Tengo que volver a la  cama —decido— esta tarde estaré muy cansada y me dolerá la espalda más de lo habitual. Me dirijo a la habitación pero la respiración acompasada de mi pareja me frena, temo despertarle y me vuelvo a ir al salón. Ahora, lo que observo a través de la ventana es medio globo solar saliendo del mar y de las nubes que le impiden el paso. En menos de dos minutos la bola de fuego me ciega, inmensa, impresionante. Reflexiono... Lo cotidiano nos pasa desapercibido. Lo vemos, pero no lo miramos. Es una pena. Sigo pensando que aún es tiempo de dormir un ratito, son las ocho, y es sábado. ¿Voy a la cama o no? Siempre he sido así de indecisa, hasta las decisiones más cotidianas me hacen dudar. Esta manera de ser me pesa como un fardo de mil kilos a la espalda.

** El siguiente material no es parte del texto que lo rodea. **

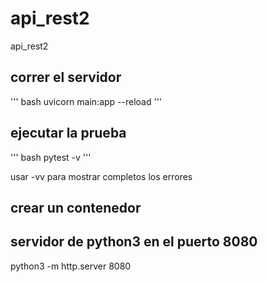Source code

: # api_rest2
api_rest2

## correr el servidor
''' bash
uvicorn main:app --reload
'''

## ejecutar la prueba
''' bash
pytest -v
'''

usar -vv para mostrar completos los errores

## crear un contenedor

## servidor de python3 en el puerto 8080
python3 -m  http.server 8080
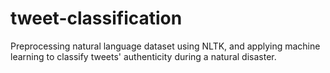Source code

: # tweet-classification
Preprocessing natural language dataset using NLTK, and applying machine learning to classify tweets' authenticity during a natural disaster. 
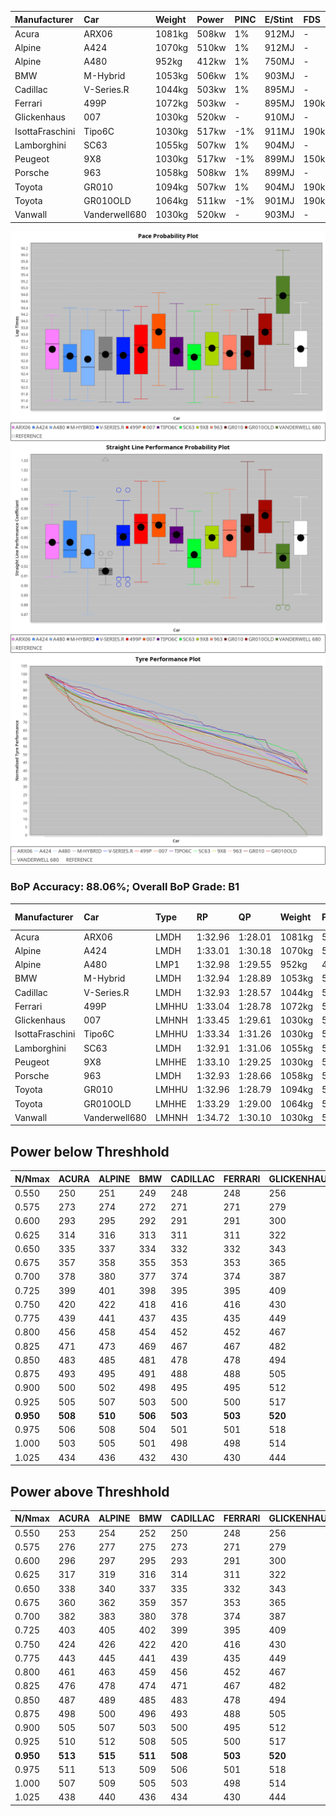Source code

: |Manufacturer|Car|Weight|Power|PINC|E/Stint|FDS|
|:-|:-|:-|:-|:-|:-|:-|
|Acura|ARX06|1081kg|508kw|1%|912MJ|-|
|Alpine|A424|1070kg|510kw|1%|912MJ|-|
|Alpine|A480|952kg|412kw|1%|750MJ|-|
|BMW|M-Hybrid|1053kg|506kw|1%|903MJ|-|
|Cadillac|V-Series.R|1044kg|503kw|1%|895MJ|-|
|Ferrari|499P|1072kg|503kw|-|895MJ|190kph|
|Glickenhaus|007|1030kg|520kw|-|910MJ|-|
|IsottaFraschini|Tipo6C|1030kg|517kw|-1%|911MJ|190kph|
|Lamborghini|SC63|1055kg|507kw|1%|904MJ|-|
|Peugeot|9X8|1030kg|517kw|-1%|899MJ|150kph|
|Porsche|963|1058kg|508kw|1%|899MJ|-|
|Toyota|GR010|1094kg|507kw|1%|904MJ|190kph|
|Toyota|GR010OLD|1064kg|511kw|-1%|901MJ|190kph|
|Vanwall|Vanderwell680|1030kg|520kw|-|903MJ|-|

![PACECHART](./IMG/ACOMETHOD.png)
![STRAIGHTLINEPERFORMANCECHART](./IMG/ACOMETHOD_sp.png)
![TYREPERFORMANCECHART](./IMG/ACOMETHOD_tw.png)

### BoP Accuracy: 88.06%; Overall BoP Grade: B1
|Manufacturer|Car|Type|RP|QP|Weight|Power¹|Threshhold|PINC|Power²|E/Stint|AVG Vmax|FDS|RDLC|L/Stint|BOP-Grade|ModelAccuracy|ModelPoints|Match%|
|:-|:-|:-|:-|:-|:-|:-|:-|:-|:-|:-|:-|:-|:-|:-|:-|:-|:-|:-|
|Acura|ARX06|LMDH|1:32.96|1:28.01|1081kg|508kw|210.0kph|1%|513kw|912MJ|323.80kph|-|0.99|41|-B2|100.00%|995|84.21%|
|Alpine|A424|LMDH|1:33.01|1:30.18|1070kg|510kw|210.0kph|1%|515kw|912MJ|324.38kph|-|0.99|41|~A1|80.53%|517|96.51%|
|Alpine|A480|LMP1|1:32.98|1:29.55|952kg|412kw|210.0kph|1%|416kw|750MJ|320.03kph|-|0.97|38|~A1|56.35%|794|100.00%|
|BMW|M-Hybrid|LMDH|1:32.94|1:28.89|1053kg|506kw|210.0kph|1%|511kw|903MJ|320.73kph|-|1.01|41|-B1|96.62%|1656|89.07%|
|Cadillac|V-Series.R|LMDH|1:32.93|1:28.57|1044kg|503kw|210.0kph|1%|508kw|895MJ|325.28kph|-|1.01|41|-A2|90.68%|2081|91.84%|
|Ferrari|499P|LMHHU|1:33.04|1:28.78|1072kg|503kw|210.0kph|-|503kw|895MJ|326.09kph|190kph|1.02|41|~A1|94.63%|2574|95.90%|
|Glickenhaus|007|LMHNH|1:33.45|1:29.61|1030kg|520kw|210.0kph|-|520kw|910MJ|329.50kph|-|0.96|41|~A1|94.93%|1610|98.57%|
|IsottaFraschini|Tipo6C|LMHHU|1:33.34|1:31.26|1030kg|517kw|210.0kph|-1%|512kw|911MJ|327.21kph|190kph|1.08|41|+B2|66.67%|96|81.49%|
|Lamborghini|SC63|LMDH|1:32.91|1:31.06|1055kg|507kw|210.0kph|1%|512kw|904MJ|322.50kph|-|1.04|41|-B1|92.15%|399|89.84%|
|Peugeot|9X8|LMHHE|1:33.10|1:29.25|1030kg|517kw|210.0kph|-1%|512kw|899MJ|325.82kph|150kph|1.03|41|~A1|83.80%|2473|100.00%|
|Porsche|963|LMDH|1:32.93|1:28.66|1058kg|508kw|210.0kph|1%|513kw|899MJ|325.50kph|-|1.00|41|-B1|95.67%|5902|89.24%|
|Toyota|GR010|LMHHU|1:32.96|1:28.79|1094kg|507kw|210.0kph|1%|512kw|904MJ|325.57kph|190kph|1.00|41|-A2|91.69%|3310|93.03%|
|Toyota|GR010OLD|LMHHE|1:33.29|1:29.00|1064kg|511kw|210.0kph|-1%|506kw|901MJ|328.77kph|190kph|1.03|41|~A1|85.24%|1322|100.00%|
|Vanwall|Vanderwell680|LMHNH|1:34.72|1:30.10|1030kg|520kw|210.0kph|-|520kw|903MJ|322.75kph|-|1.01|41|+Ω1|93.72%|627|23.20%|

## Power below Threshhold
|N/Nmax|ACURA|ALPINE|BMW|CADILLAC|FERRARI|GLICKENHAUS|ISOTTAFRASCHINI|LAMBORGHINI|PEUGEOT|PORSCHE|TOYOTA|TOYOTA|VANWALL|​|RPM|A480|
|:-|:-|:-|:-|:-|:-|:-|:-|:-|:-|:-|:-|:-|:-|:-|:-|:-|
|0.550|250|251|249|248|248|256|255|250|255|250|250|252|256|​|--|-|
|0.575|273|274|272|271|271|279|278|273|278|273|273|275|279|​|--|-|
|0.600|293|295|292|291|291|300|298|293|298|293|293|295|300|​|--|-|
|0.625|314|316|313|311|311|322|320|314|320|314|314|316|322|​|--|-|
|0.650|335|337|334|332|332|343|341|335|341|335|335|337|343|​|--|-|
|0.675|357|358|355|353|353|365|363|356|363|357|356|359|365|​|--|-|
|0.700|378|380|377|374|374|387|385|377|385|378|377|380|387|​|--|-|
|0.725|399|401|398|395|395|409|407|399|407|399|399|402|409|​|--|-|
|0.750|420|422|418|416|416|430|427|419|427|420|419|422|430|​|--|-|
|0.775|439|441|437|435|435|449|446|438|446|439|438|441|449|​|5000|243|
|0.800|456|458|454|452|452|467|464|455|464|456|455|459|467|​|5500|287|
|0.825|471|473|469|467|467|482|479|470|479|471|470|474|482|​|6000|321|
|0.850|483|485|481|478|478|494|491|482|491|483|482|485|494|​|6500|362|
|0.875|493|495|491|488|488|505|502|492|502|493|492|496|505|​|7000|405|
|0.900|500|502|498|495|495|512|509|499|509|500|499|503|512|​|7500|415|
|0.925|505|507|503|500|500|517|514|504|514|505|504|508|517|​|8000|411|
|**0.950**|**508**|**510**|**506**|**503**|**503**|**520**|**517**|**507**|**517**|**508**|**507**|**511**|**520**|**​**|**8500**|**414**|
|0.975|506|508|504|501|501|518|515|505|515|506|505|509|518|​|9000|207|
|1.000|503|505|501|498|498|514|511|502|511|503|502|505|514|​|--|-|
|1.025|434|436|432|430|430|444|441|433|441|434|433|436|444|​|--|-|

## Power above Threshhold
|N/Nmax|ACURA|ALPINE|BMW|CADILLAC|FERRARI|GLICKENHAUS|ISOTTAFRASCHINI|LAMBORGHINI|PEUGEOT|PORSCHE|TOYOTA|TOYOTA|VANWALL|​|RPM|A480|
|:-|:-|:-|:-|:-|:-|:-|:-|:-|:-|:-|:-|:-|:-|:-|:-|:-|
|0.550|253|254|252|250|248|256|252|252|252|253|252|249|256|​|--|-|
|0.575|276|277|275|273|271|279|275|275|275|276|275|272|279|​|--|-|
|0.600|296|297|295|293|291|300|296|296|296|296|296|292|300|​|--|-|
|0.625|317|319|316|314|311|322|317|317|317|317|317|313|322|​|--|-|
|0.650|338|340|337|335|332|343|338|338|338|338|338|334|343|​|--|-|
|0.675|360|362|359|357|353|365|359|359|359|360|359|355|365|​|--|-|
|0.700|382|383|380|378|374|387|381|381|381|382|381|377|387|​|--|-|
|0.725|403|405|402|399|395|409|403|403|403|403|403|398|409|​|--|-|
|0.750|424|426|422|420|416|430|423|423|423|424|423|418|430|​|--|-|
|0.775|443|445|441|439|435|449|442|442|442|443|442|437|449|​|5000|243|
|0.800|461|463|459|456|452|467|460|460|460|461|460|454|467|​|5500|287|
|0.825|476|478|474|471|467|482|475|475|475|476|475|469|482|​|6000|321|
|0.850|487|489|485|483|478|494|486|486|486|487|486|481|494|​|6500|362|
|0.875|498|500|496|493|488|505|497|497|497|498|497|491|505|​|7000|405|
|0.900|505|507|503|500|495|512|504|504|504|505|504|498|512|​|7500|415|
|0.925|510|512|508|505|500|517|509|509|509|510|509|503|517|​|8000|411|
|**0.950**|**513**|**515**|**511**|**508**|**503**|**520**|**512**|**512**|**512**|**513**|**512**|**506**|**520**|**​**|**8500**|**414**|
|0.975|511|513|509|506|501|518|510|510|510|511|510|504|518|​|9000|207|
|1.000|507|509|505|503|498|514|506|506|506|507|506|501|514|​|--|-|
|1.025|438|440|436|434|430|444|437|437|437|438|437|432|444|​|--|-|
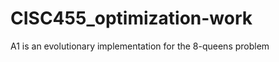 # CISC455_optimization-work<br/>
A1 is an evolutionary implementation for the 8-queens problem </br>
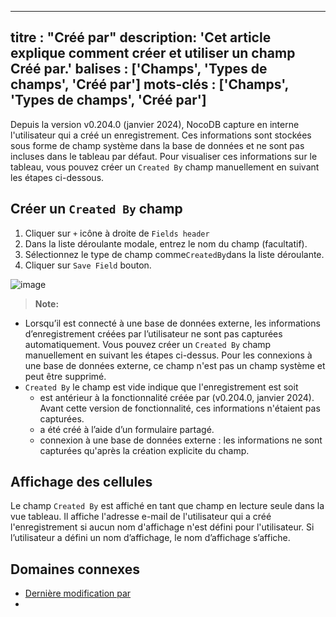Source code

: ***

titre : "Créé par"
description: 'Cet article explique comment créer et utiliser un champ Créé par.'
balises : \['Champs', 'Types de champs', 'Créé par']
mots-clés : \['Champs', 'Types de champs', 'Créé par']
------------------------------------------------------

Depuis la version v0.204.0 (janvier 2024), NocoDB capture en interne l'utilisateur qui a créé un enregistrement. Ces informations sont stockées sous forme de champ système dans la base de données et ne sont pas incluses dans le tableau par défaut. Pour visualiser ces informations sur le tableau, vous pouvez créer un `Created By` champ manuellement en suivant les étapes ci-dessous.

## Créer un `Created By` champ

1. Cliquer sur `+` icône à droite de `Fields header`
2. Dans la liste déroulante modale, entrez le nom du champ (facultatif).
3. Sélectionnez le type de champ comme`CreatedBy`dans la liste déroulante.
4. Cliquer sur `Save Field` bouton.

![image](/img/v2/fields/types/created-by.png)

> **Note:**

* Lorsqu’il est connecté à une base de données externe, les informations d’enregistrement créées par l’utilisateur ne sont pas capturées automatiquement. Vous pouvez créer un `Created By` champ manuellement en suivant les étapes ci-dessus. Pour les connexions à une base de données externe, ce champ n'est pas un champ système et peut être supprimé.
* `Created By` le champ est vide indique que l'enregistrement est soit
  * est antérieur à la fonctionnalité créée par (v0.204.0, janvier 2024). Avant cette version de fonctionnalité, ces informations n'étaient pas capturées.
  * a été créé à l’aide d’un formulaire partagé.
  * connexion à une base de données externe : les informations ne sont capturées qu'après la création explicite du champ.

## Affichage des cellules

Le champ `Created By` est affiché en tant que champ en lecture seule dans la vue tableau. Il affiche l'adresse e-mail de l'utilisateur qui a créé l'enregistrement si aucun nom d'affichage n'est défini pour l'utilisateur. Si l’utilisateur a défini un nom d’affichage, le nom d’affichage s’affiche.

## Domaines connexes

* [Dernière modification par](030.last-modified-by.md)
* 
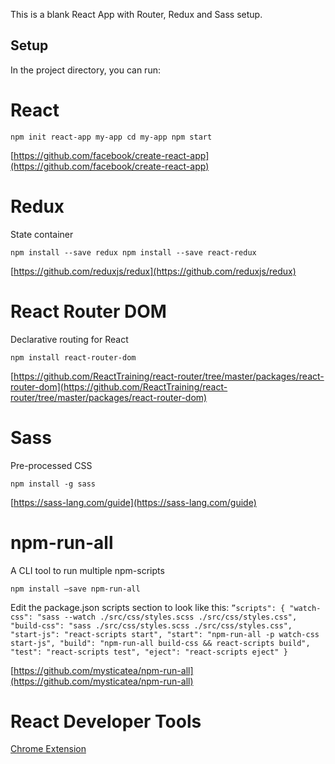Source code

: This is a blank React App with Router, Redux and Sass setup.

## Setup

In the project directory, you can run:

# React

`npm init react-app my-app cd my-app npm start`

[https://github.com/facebook/create-react-app](https://github.com/facebook/create-react-app)

# Redux

State container

`npm install --save redux npm install --save react-redux`

[https://github.com/reduxjs/redux](https://github.com/reduxjs/redux)

# React Router DOM

Declarative routing for React

`npm install react-router-dom`

[https://github.com/ReactTraining/react-router/tree/master/packages/react-router-dom](https://github.com/ReactTraining/react-router/tree/master/packages/react-router-dom)

# Sass

Pre-processed CSS

`npm install -g sass`

[https://sass-lang.com/guide](https://sass-lang.com/guide)

# npm-run-all

A CLI tool to run multiple npm-scripts

`npm install —save npm-run-all`

Edit the package.json scripts section to look like this:
`”scripts": { "watch-css": "sass --watch ./src/css/styles.scss ./src/css/styles.css", "build-css": "sass ./src/css/styles.scss ./src/css/styles.css", "start-js": "react-scripts start", "start": "npm-run-all -p watch-css start-js", "build": "npm-run-all build-css && react-scripts build", "test": "react-scripts test", "eject": "react-scripts eject" }`

[https://github.com/mysticatea/npm-run-all](https://github.com/mysticatea/npm-run-all)

# React Developer Tools

[Chrome Extension](https://chrome.google.com/webstore/detail/react-developer-tools/fmkadmapgofadopljbjfkapdkoienihi?hl=en)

 Finalmente decido ir al portátil, a ver si a estas horas de la mañana soy capaz de escribir algo. Me siento. Mientras tecleo unas palabras al tun tun, mi cabeza vuela como de costumbre: Mañana he de tomar una decisión seria. He de acudir a la cita con mi hermano —él me lo pidió— ¿Me pasará lo de siempre? ¿Iré o no? Le he dicho que lo pensaría. ¿Por qué digo siempre que lo pensaré si luego sé que me pasa esto? No tendría que haberme comprometido. No quiero ir. Desde la enfermedad y muerte de mi padre, no nos comunicamos. Y yo quiero a mi hermano, pero lo que hizo no tiene perdón. Oigo una voz que me dice: No vayas. Siento otra que me dice: Ves. ¿Qué puedo hacer? ¿A quién pido consejo? A nadie le importan las cosas familiares y yo he de tomar una decisión.

Algo, una especie de calor intenso me hace levantar la vista del portátil; es la luz que baña el espacio en el que estoy escribiendo. El sol ya está completamente fuera, me ciega. Me levanto de la silla y doy unos pasos hasta ver cómo luce después de días de lluvia, nieve y viento huracanado.
Ya no voy a la cama; son las nueve.
Una cabeza con el pelo revuelto y los ojos hinchados aparece en el salón.
—Buenos días, querida. ¿Hace mucho que te has levantado? No —respondo girando la cabeza. Le miro sonriente y añado: Buenos días, cielo.
Una voz dentro de mi cabeza, pregunta: ¿Estás segura de que debes llamarle, cielo?